Query Evaluation

Due by Friday, April 5 at midnight

Last accepted with late days is Monday, April 8 at midnight

Goal of assignment

The goal is for you to work with query evaluation.

What to do

You will answer questions 12.4 (not part 4) and 12.5 from the textbook. For your convenience they are reproduced below. Items in bold were added in addition to the text in the book.

Notation

The questions use relational algebra which we have not studied but is discussed in Chapter 4 of the textbook. The two questions below only use one aspect of relational algebra - the selection operator which is denoted by σ. This effectively gives the where clause of the SQL query. For example, σSailors.sid<50,000∧Sailors.age=21 (Sailors) means you are doing a where of Sailors.sid < 50,000 and Sailors.age = 21. The ∧ means the logical and operator. The "(Sailors)" at the end means you are acting on the Sailors relation. The other queries are similar and ask if they are not clear.

Exercise 12.4

Consider the following schema with the Sailors relation:

Sailors(sid: integer, sname: string, rating: integer, age: real)

For each of the following indexes, list whether the index matches the given selection conditions. If there is a match, list the primary conjuncts. Explain your reasoning.

  1. A B+-tree index on the search key ⟨ Sailors.sid ⟩.
    1. σSailors.sid<50,000 (Sailors)
    2. σSailors.sid=50,000 (Sailors)
  2. A hash index on the search key ⟨ Sailors.sid ⟩.
    1. σSailors.sid<50,000 (Sailors)
    2. σSailors.sid=50,000 (Sailors)
  3. A B+-tree index on the search key ⟨ Sailors.sid, Sailors.age ⟩.
    1. σSailors.sid<50,000∧Sailors.age=21 (Sailors)
    2. σSailors.sid=50,000∧Sailors.age>21 (Sailors)
    3. σSailors.sid=50,000 (Sailors)
    4. σSailors.age=21 (Sailors)

Exercise 12.5

Consider again the schema with the Sailors relation:

Sailors(sid: integer, sname: string, rating: integer, age: real)

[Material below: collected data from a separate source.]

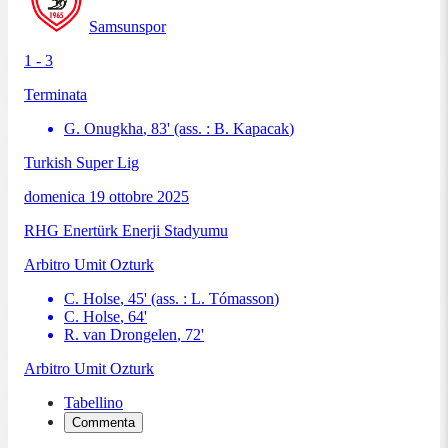
Samsunspor
1 - 3
Terminata
G. Onugkha
,
83
'
(ass. :
B. Kapacak
)
Turkish Super Lig
domenica 19 ottobre 2025
RHG Enertürk Enerji Stadyumu
Arbitro
Umit Ozturk
C. Holse
,
45
'
(ass. :
L. Tómasson
)
C. Holse
,
64
'
R. van Drongelen
,
72
'
Arbitro
Umit Ozturk
Tabellino
Commenta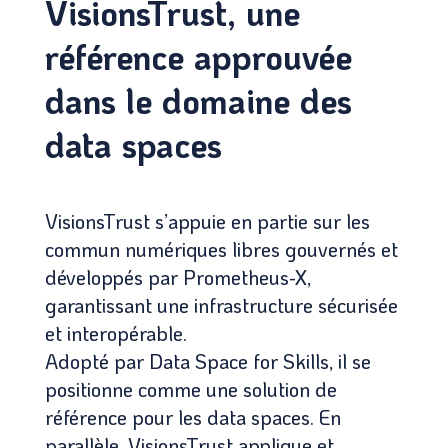
VisionsTrust, une
référence approuvée
dans le domaine des
data spaces
VisionsTrust s’appuie en partie sur les
commun numériques libres gouvernés et
développés par Prometheus-X,
garantissant une infrastructure sécurisée
et interopérable.
Adopté par Data Space for Skills, il se
positionne comme une solution de
référence pour les data spaces. En
parallèle, VisionsTrust applique et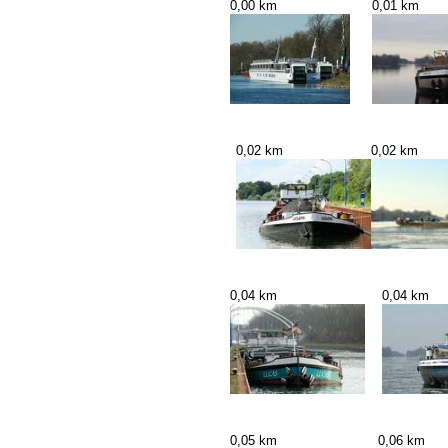
0,00 km
0,01 km
0,02 km
0,02 km
0,04 km
0,04 km
0,05 km
0,06 km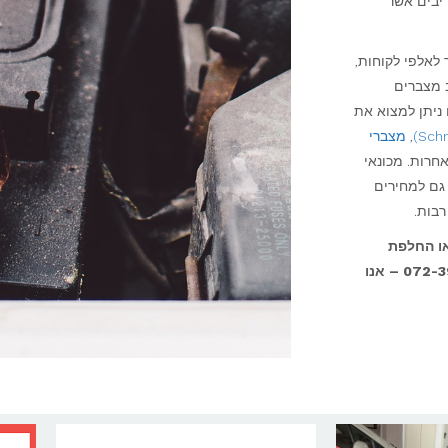
דיבים אשר
 לאלפי לקוחות,
ב מצברים
 ניתן למצוא את
,
מצברי
חרות. מכונאי
גם למחירים
או החלפת
מצבר לרכב בבית הלקוח, ניתן ליצור עימנו קשר ב – 072-3932724 – אנו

Assume that each tuple of Sailors is 50 bytes long, that a page can hold 80 Sailors tuples, and that we have 500 pages of such tuples. For each of the following selection conditions, estimate the number of pages retrieved, given the catalog information in the question. Explain how you came to your conclusion including showing how you estimated costs of the chosen method and any alternatives. IHeight is the height of the tree or the number of reads to get to the matching index entry in the hash index. INPages is the number of pages in the index but that is not needed for these questions. Low/High are the lowest and highest values in the table.

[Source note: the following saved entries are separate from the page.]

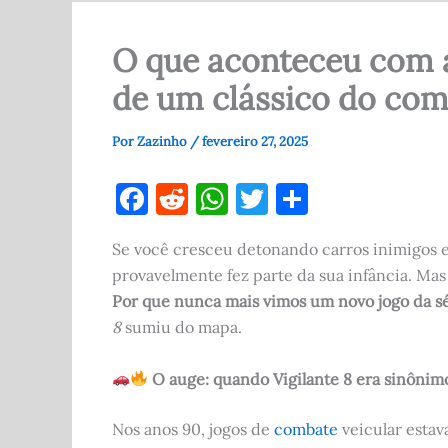
O que aconteceu com a
de um clássico do com
Por
Zazinho
/
fevereiro 27, 2025
F
R
W
T
S
a
e
h
w
h
Se você cresceu detonando carros inimigos e
c
d
at
it
ar
provavelmente fez parte da sua infância. Ma
e
di
s
te
e
Por que nunca mais vimos um novo jogo da s
b
t
A
r
8
sumiu do mapa.
o
p
O auge: quando Vigilante 8 era sinônim
o
p
k
Nos anos 90, jogos de
combate
veicular esta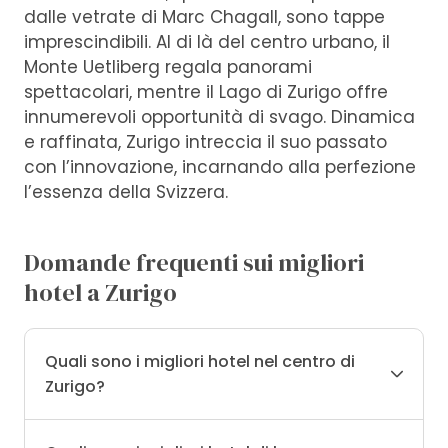
dalle vetrate di Marc Chagall, sono tappe
imprescindibili. Al di là del centro urbano, il
Monte Uetliberg regala panorami
spettacolari, mentre il Lago di Zurigo offre
innumerevoli opportunità di svago. Dinamica
e raffinata, Zurigo intreccia il suo passato
con l’innovazione, incarnando alla perfezione
l’essenza della Svizzera.
Domande frequenti sui migliori
hotel a Zurigo
Quali sono i migliori hotel nel centro di
Zurigo?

  1. Assume that we have a B+-tree index T on the search key ⟨ Sailors.sid ⟩, and assume that IHeight(T) = 4, INPages(T) = 50, Low(T) = 1, and High(T) = 100,000. Consider both the possibility of having a clustered and unclustered index.
    1. σSailors.sid<50,000 (Sailors)
    2. σSailors.sid=50,000 (Sailors)
  2. Assume that we have a hash index T on the search key ⟨ Sailors.sid ⟩, and assume that IHeight(T) = 2, INPages(T) = 50, Low(T) = 1, and High(T) = 100,000.
    1. σSailors.sid<50,000 (Sailors)
    2. σSailors.sid=50,000 (Sailors)

Working in groups

You may (and are even encouraged) to work in groups of up to three (3) students. You only need to turn in one solution for each group unless there is a problem. Place all group members names on the solution. All members of the group must know the details and reasoning of the solution. If only some members worked on and understand a particular sproblem solution then this should be noted on what you turn in by giving the name(s) of the people who accomplished the work for that problem.

Turning in your work

There is an assignment link on Moodle. Turn in a file with your answers. It can be in any reasonable format (PDF, RTF, MS Word, Open Office, ....).